Changelog

This document tracks all notable changes to the toksum library.

Version 0.7.0 (Current)

Major Documentation Enhancement: - ✅ Comprehensive Sphinx Documentation - Added professional-grade documentation for all modules - ✅ Enhanced Docstrings - All functions, classes, and methods now have detailed Google/NumPy style docstrings - ✅ Rich Examples - Code examples for every major feature and use case - ✅ API Reference - Complete API documentation with cross-references - ✅ Usage Guides - Comprehensive examples including advanced patterns and integrations - ✅ Error Handling - Detailed exception documentation with handling patterns - ✅ Build Tools - Convenient documentation build and serve scripts - ✅ Mobile Responsive - Read the Docs theme with search functionality

Documentation Features: - 📚 200+ models from 25+ providers fully documented - 💡 Rich code examples with syntax highlighting - 🛡️ Comprehensive error handling patterns - ⚡ Performance optimization guidance - 🔗 Cross-referenced API documentation - 📱 Mobile-responsive design - 🔍 Full-text search functionality

Build System: - Sphinx configuration with autodoc and Napoleon extensions - Read the Docs theme integration - Automated API reference generation - Local development server support

Version 0.6.0 (Previous)

Features: - Comprehensive support for 200+ models from 25+ providers - Precise token counting for OpenAI models using tiktoken - Intelligent approximation algorithms for all other providers - Cost estimation with USD/INR currency support - Chat message format token counting - Case-insensitive model name matching - Command-line interface with comprehensive options

Supported Providers: - OpenAI (GPT-4, GPT-3.5, GPT-4o, O1 models, embeddings) - Anthropic (Claude 3/3.5, Claude 2, Instant) - Google (Gemini Pro/Flash, Gemini 1.5/2.0, PaLM) - Meta (LLaMA 2/3/3.1/3.2/3.3 variants) - Mistral (Mistral 7B, Mixtral, Large variants) - Cohere (Command, Command-R, Command-R+) - xAI (Grok models) - Alibaba (Qwen models) - Baidu (ERNIE models) - Huawei (PanGu models) - Yandex (YaLM models) - DeepSeek (Coder, VL, LLM models) - Tsinghua (ChatGLM models) - Databricks (DBRX, Dolly models) - Voyage AI (embedding models) - And 10+ more providers

API: - count_tokens(text, model) - Quick token counting - TokenCounter(model) - Reusable token counter class - get_supported_models() - List all supported models - estimate_cost(tokens, model) - Cost estimation

CLI: - Basic token counting: toksum "text" model - File input: toksum --file document.txt model - Cost estimation: toksum --cost "text" model - Model listing: toksum --list-models

Error Handling: - UnsupportedModelError - For unsupported models - TokenizationError - For tokenization failures - EmptyTextError - For empty text validation - InvalidTokenError - For token-specific issues

Future Versions

Planned Features: - Additional model providers as they become available - Enhanced approximation algorithms based on user feedback - Streaming token counting for large texts - Batch processing optimizations - Integration with more LLM libraries

Version History: - v0.6.0 - Current comprehensive release - v0.5.x - Previous versions with limited provider support - v0.4.x - Early releases with basic OpenAI support - v0.3.x - Initial public releases - v0.2.x - Beta versions - v0.1.x - Alpha versions

Contributing

We welcome contributions to expand model support and improve approximation accuracy. Please see the project repository for contribution guidelines.

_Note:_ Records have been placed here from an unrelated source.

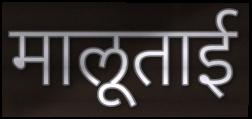
मालूताई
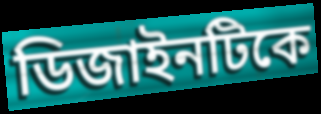
ডিজাইনটিকে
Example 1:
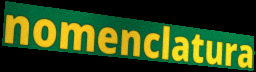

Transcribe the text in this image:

nomenclatura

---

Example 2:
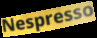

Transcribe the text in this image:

Nespresso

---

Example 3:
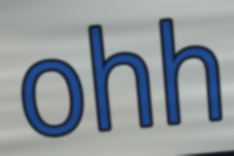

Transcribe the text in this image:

ohh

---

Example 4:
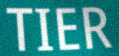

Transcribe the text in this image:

TIER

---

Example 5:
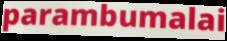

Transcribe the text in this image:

parambumalai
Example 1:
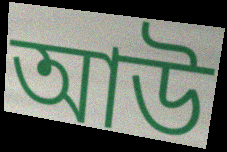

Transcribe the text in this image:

আউ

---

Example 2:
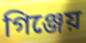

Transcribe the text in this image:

গিঞ্জেয়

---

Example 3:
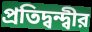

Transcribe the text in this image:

প্রতিদ্বন্দ্বীর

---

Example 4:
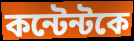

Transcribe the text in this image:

কন্টেন্টকে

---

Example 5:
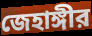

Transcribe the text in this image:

জেহাঙ্গীর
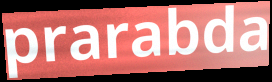
prarabda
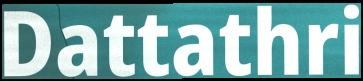
Dattathri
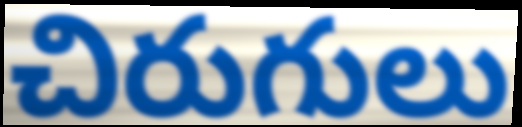
చిరుగులు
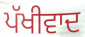
ਪੱਖੀਵਾਦ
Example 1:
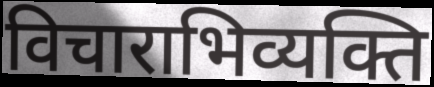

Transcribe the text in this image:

विचाराभिव्यक्ति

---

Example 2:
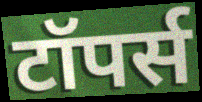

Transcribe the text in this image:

टॉपर्स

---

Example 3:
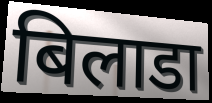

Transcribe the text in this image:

बिलाडा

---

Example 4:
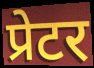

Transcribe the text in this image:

प्रेटर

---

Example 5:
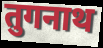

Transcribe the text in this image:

तुगनाथ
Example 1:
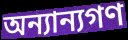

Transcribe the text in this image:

অন্যান্যগণ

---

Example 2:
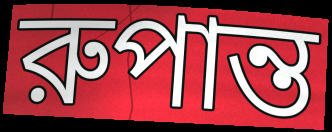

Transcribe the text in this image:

রুপান্ত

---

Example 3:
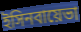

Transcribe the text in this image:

ইসিনবায়েভা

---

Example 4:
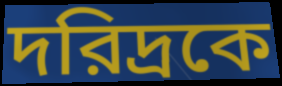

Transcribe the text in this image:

দরিদ্রকে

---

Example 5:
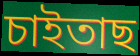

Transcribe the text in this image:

চাইতাছ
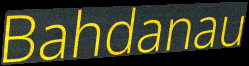
Bahdanau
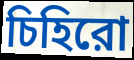
চিহিরো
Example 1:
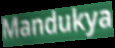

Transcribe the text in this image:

Mandukya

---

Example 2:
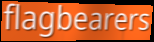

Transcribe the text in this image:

flagbearers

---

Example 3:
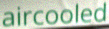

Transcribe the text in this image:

aircooled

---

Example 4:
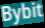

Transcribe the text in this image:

Bybit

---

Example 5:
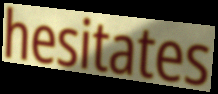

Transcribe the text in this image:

hesitates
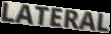
LATERAL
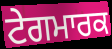
ਟੇਗਮਾਰਕ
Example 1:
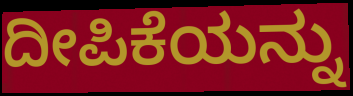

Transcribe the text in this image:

ದೀಪಿಕೆಯನ್ನು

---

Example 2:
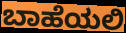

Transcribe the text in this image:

ಬಾಹೆಯಲಿ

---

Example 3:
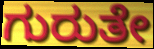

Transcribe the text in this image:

ಗುರುತೇ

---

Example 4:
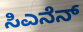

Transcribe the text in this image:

ಸಿಎನೆನ್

Areas for Contribution: - New model provider support - Approximation algorithm improvements - Documentation enhancements - Test coverage expansion - Performance optimizations

Reporting Issues: - Model support requests - Accuracy improvements - Bug reports - Feature requests

License

toksum is released under the MIT License. See the LICENSE file for details.